Member of the Georgia State Senate
- Incumbent
- Assumed office January 12, 2015
- Preceded by: Jason Carter
- Constituency: 42nd district (2015–2025) 44th district (2025–present)

Member of the Georgia House of Representatives from the 81st district
- In office January 10, 2011 – January 14, 2013
- Preceded by: Jill Chambers
- Succeeded by: Scott Holcomb

Personal details
- Born: Elena Catherine Parent December 27, 1975 (age 50) Washington, D.C., U.S.
- Party: Democratic
- Spouse: Briley Brisendine
- Children: 2
- Alma mater: University of Virginia (BA, JD)
- Occupation: Attorney

= Elena Parent =

American politician (born 1975)

Elena Catherine Parent (born December 27, 1975) is an American politician and attorney. A member of the Democratic Party, she serves in the Georgia State Senate and previously served in the Georgia House of Representatives.

==Personal life==
Parent was born in Washington, D.C. She received both her bachelor's degree and Juris Doctor from the University of Virginia. She has two children with her husband, Briley. She was an associate attorney with Sutherland Asbill & Brennan LLP from 2002 to 2008.

==Political career==
In 2010, Parent was elected to serve in the Georgia House of Representatives, representing District 81 from 2011 to 2013. She did not run for reelection in 2013 after her seat was combined with the district of Scott Holcomb after the state's redistricting process.

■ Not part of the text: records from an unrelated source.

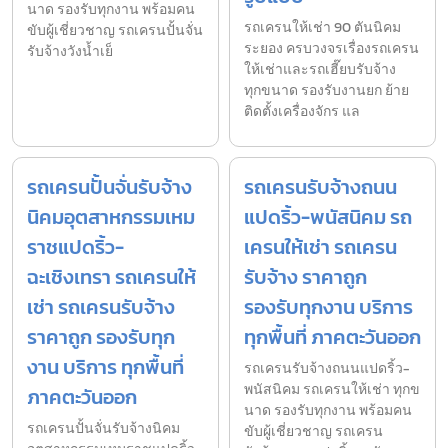
นาด รองรับทุกงาน พร้อมคน
รถเครนให้เช่า 90 ตันนิคม
ขับผู้เชี่ยวชาญ รถเครนปั้นจั่น
ระยอง ครบวงจรเรื่องรถเครน
รับจ้างวังน้ำเย็
ให้เช่าและรถเฮี๊ยบรับจ้าง
ทุกขนาด รองรับงานยก ย้าย
ติดตั้งเครื่องจักร แล
รถเครนปั้นจั่นรับจ้าง
รถเครนรับจ้างถนน
นิคมอุตสาหกรรมเหม
แปดริ้ว-พนัสนิคม รถ
ราชแปดริ้ว-
เครนให้เช่า รถเครน
ฉะเชิงเทรา รถเครนให้
รับจ้าง ราคาถูก
เช่า รถเครนรับจ้าง
รองรับทุกงาน บริการ
ราคาถูก รองรับทุก
ทุกพื้นที่ ภาคตะวันออก
งาน บริการ ทุกพื้นที่
รถเครนรับจ้างถนนแปดริ้ว-
พนัสนิคม รถเครนให้เช่า ทุกข
ภาคตะวันออก
นาด รองรับทุกงาน พร้อมคน
รถเครนปั้นจั่นรับจ้างนิคม
ขับผู้เชี่ยวชาญ รถเครน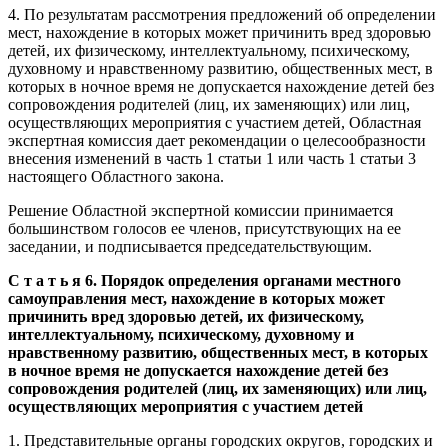
4. По результатам рассмотрения предложений об определении
мест, нахождение в которых может причинить вред здоровью
детей, их физическому, интеллектуальному, психическому,
духовному и нравственному развитию, общественных мест, в
которых в ночное время не допускается нахождение детей без
сопровождения родителей (лиц, их заменяющих) или лиц,
осуществляющих мероприятия с участием детей, Областная
экспертная комиссия дает рекомендации о целесообразности
внесения изменений в часть 1 статьи 1 или часть 1 статьи 3
настоящего Областного закона.
Решение Областной экспертной комиссии принимается
большинством голосов ее членов, присутствующих на ее
заседании, и подписывается председательствующим.
С т а т ь я 6. Порядок определения органами местного
самоуправления мест, нахождение в которых может
причинить вред здоровью детей, их физическому,
интеллектуальному, психическому, духовному и
нравственному развитию, общественных мест, в которых
в ночное время не допускается нахождение детей без
сопровождения родителей (лиц, их заменяющих) или лиц,
осуществляющих мероприятия с участием детей
1. Представительные органы городских округов, городских и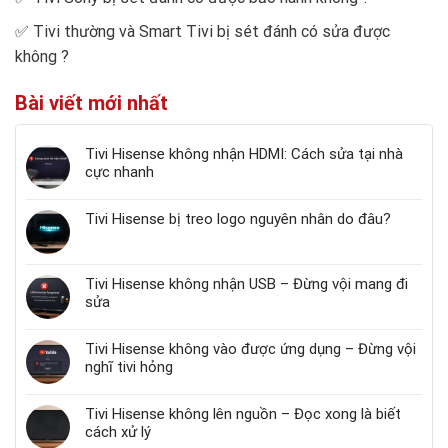
✅
Tivi thường và Smart Tivi bị sét đánh có sửa được
không
?
Bài viết mới nhất
Tivi Hisense không nhận HDMI: Cách sửa tại nhà
cực nhanh
Tivi Hisense bị treo logo nguyên nhân do đâu?
Tivi Hisense không nhận USB – Đừng vội mang đi
sửa
Tivi Hisense không vào được ứng dụng – Đừng vội
nghĩ tivi hỏng
Tivi Hisense không lên nguồn – Đọc xong là biết
cách xử lý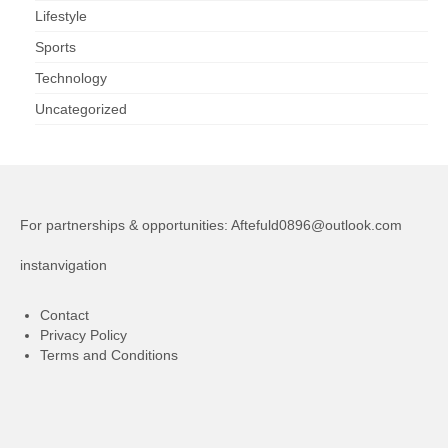
Lifestyle
Sports
Technology
Uncategorized
For partnerships & opportunities:
Aftefuld0896@outlook.com
instanvigation
Contact
Privacy Policy
Terms and Conditions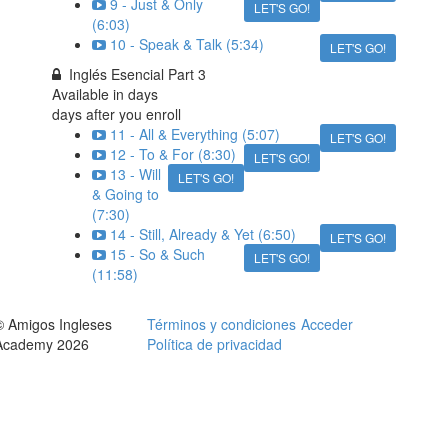
9 - Just & Only
LET'S GO!
(6:03)
10 - Speak & Talk (5:34)
LET'S GO!
Inglés Esencial Part 3
Available in
days
days after you enroll
11 - All & Everything (5:07)
LET'S GO!
12 - To & For (8:30)
LET'S GO!
13 - Will
LET'S GO!
& Going to
(7:30)
14 - Still, Already & Yet (6:50)
LET'S GO!
15 - So & Such
LET'S GO!
(11:58)
© Amigos Ingleses
Términos y condiciones
Acceder
Academy 2026
Política de privacidad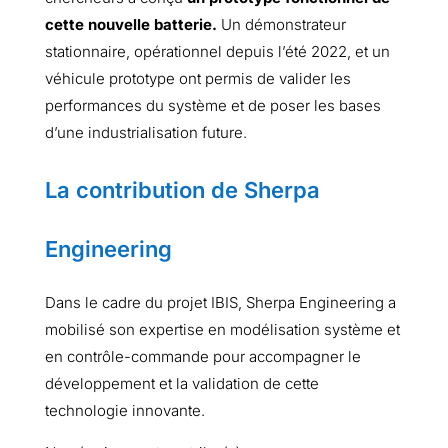
cette nouvelle batterie.
Un démonstrateur
stationnaire, opérationnel depuis l’été 2022, et un
véhicule prototype ont permis de valider les
performances du système et de poser les bases
d’une industrialisation future.
La contribution de Sherpa
Engineering
Dans le cadre du projet IBIS, Sherpa Engineering a
mobilisé son expertise en modélisation système et
en contrôle-commande pour accompagner le
développement et la validation de cette
technologie innovante.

When Jason Carter decided to run for governor in 2014, Parent ran for the open seat in District 42, which includes portions of central and north DeKalb County. She defeated attorney Kyle Williams in the Democratic primary. She won reelection on November 3, 2020, for a fourth term in the Georgia Senate beginning in 2021. Following redistricting in 2024, she won election as representative of District 44. She did not seek reelection in 2026.

In 2025, she crossed party lines to vote in favor of a bill banning gender affirming care for state prisoners.